A titre personnel, j'utilise des outils, sans IA, qui sont peut-être moins rapides et moins clinquants, mais tellement plus fiables... Et de mon point de vue, c'est ce qui compte avant tout.
Le 30 avril à 11h06
Ma question, qui a été un peu répondue par Alexandre (raison pour laquelle je n'ai pas répondu à Jean marc), était plutôt de quoi se plaint on exactement ?
L'IA fait des hallucinations on le sait depuis longtemps et c'est pas près de changer à priori.
Des entreprises (journalistiques ou autre) utilisent d'une mauvaise manière un outil qu'elles ne comprennent pas - ce n'est pas nouveau en soi.
Doctrine offre un service qui est balisé et qui met suffisamment l'emphase sur ce qu'elle vend (à mon avis) et la qualité de ce qu'elle produit.
Est-ce que c'est concrètement l'usage de l'IA qui est dénoncé ici ? Est-ce des clients qui ne savent pas relire un document ? C'est ce que je trouve un peu flou dans l'article.

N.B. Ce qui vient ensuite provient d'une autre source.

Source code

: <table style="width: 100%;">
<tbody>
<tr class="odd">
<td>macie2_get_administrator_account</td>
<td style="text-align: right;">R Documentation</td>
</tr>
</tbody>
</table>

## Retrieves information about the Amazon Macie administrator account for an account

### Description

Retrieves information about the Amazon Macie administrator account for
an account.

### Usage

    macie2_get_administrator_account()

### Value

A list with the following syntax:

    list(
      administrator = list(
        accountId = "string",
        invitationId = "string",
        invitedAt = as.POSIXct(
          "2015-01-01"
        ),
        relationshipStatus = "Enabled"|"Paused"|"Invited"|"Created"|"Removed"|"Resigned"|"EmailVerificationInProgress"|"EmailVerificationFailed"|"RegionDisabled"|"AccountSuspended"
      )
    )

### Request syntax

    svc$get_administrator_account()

Modifié le 30 avril à 19h16
L'IA est un outil, les journalistes sont responsables devant la loi et le public. L'IA n'est responsable de rien, contrairement à ses concepteurs(trices) et au directeur de la publication du site web.
Le 1er mai à 08h37
Le 30 avril à 15h36
À ce niveau stratosphérique d'erreur, l'outil a quel intérêt ? (cf. la réponse de Mihashi sur le double boulot que ça engendre)
Modifié le 30 avril à 22h33
Aucun artisan, aucune personne disposant de connaissances et/ou capacités, n'a d'intérêt à se farcir une production dans laquelle les mensonges peuvent être planqués ci ou là.
Une "intelligence artificielle" générative ne se "trompe" pas car elle ne réfléchit pas.
Par le truchement de probabilités, elle finit par affirmer de manière péremptoire quelque chose de faux, ce que l'on appelle communément raconter des salades, voire si on y rajoute l'intention par sa présence systématique connue, mentir.
Par euphémisme, histoire de minimiser le problème, leurs promoteurs appellent cela "hallucination", pour que cela passe mieux : et ça fonctionne ! Tout le monde reprend le vocabulaire sans l'avoir questionné.
On ne "bosse" pas avec des IA : on fait mumuse, et quand on remplace un réel travail par du machin généré, c'est alors que les conséquences deviennent néfastes.
C'est au final la seule finalité de ce machin enfoncé dans le gosier : forcer l'existence d'un "oracle" qui n'aurait plus besoin de salaires, mais uniquement une licence qui coûterait globalement moins cher.
Ceux qui savent faire préfère faire directement.
Le machin auto-générant sert juste d'"oracle" pour les incultes et/ou les incompétents du domaine cible.
Le 4 mai à 10h13
Oui les humains font des erreurs mais sauf malversation n’inventent pas de faux résumés.
La force de l’humain c’est qu’il peut dire qu’il doute ou qu’il ne sait pas, ne connaît pas.
Une IA générative trouve toujours une réponse et donc mitonne par principe et comme elles toujours vendues, pub oblige, comme geniallissime, c’est de la merde.
Et en droit, on touche aux libertés individuelles donc vu l’enjeu c’est poubelle directe.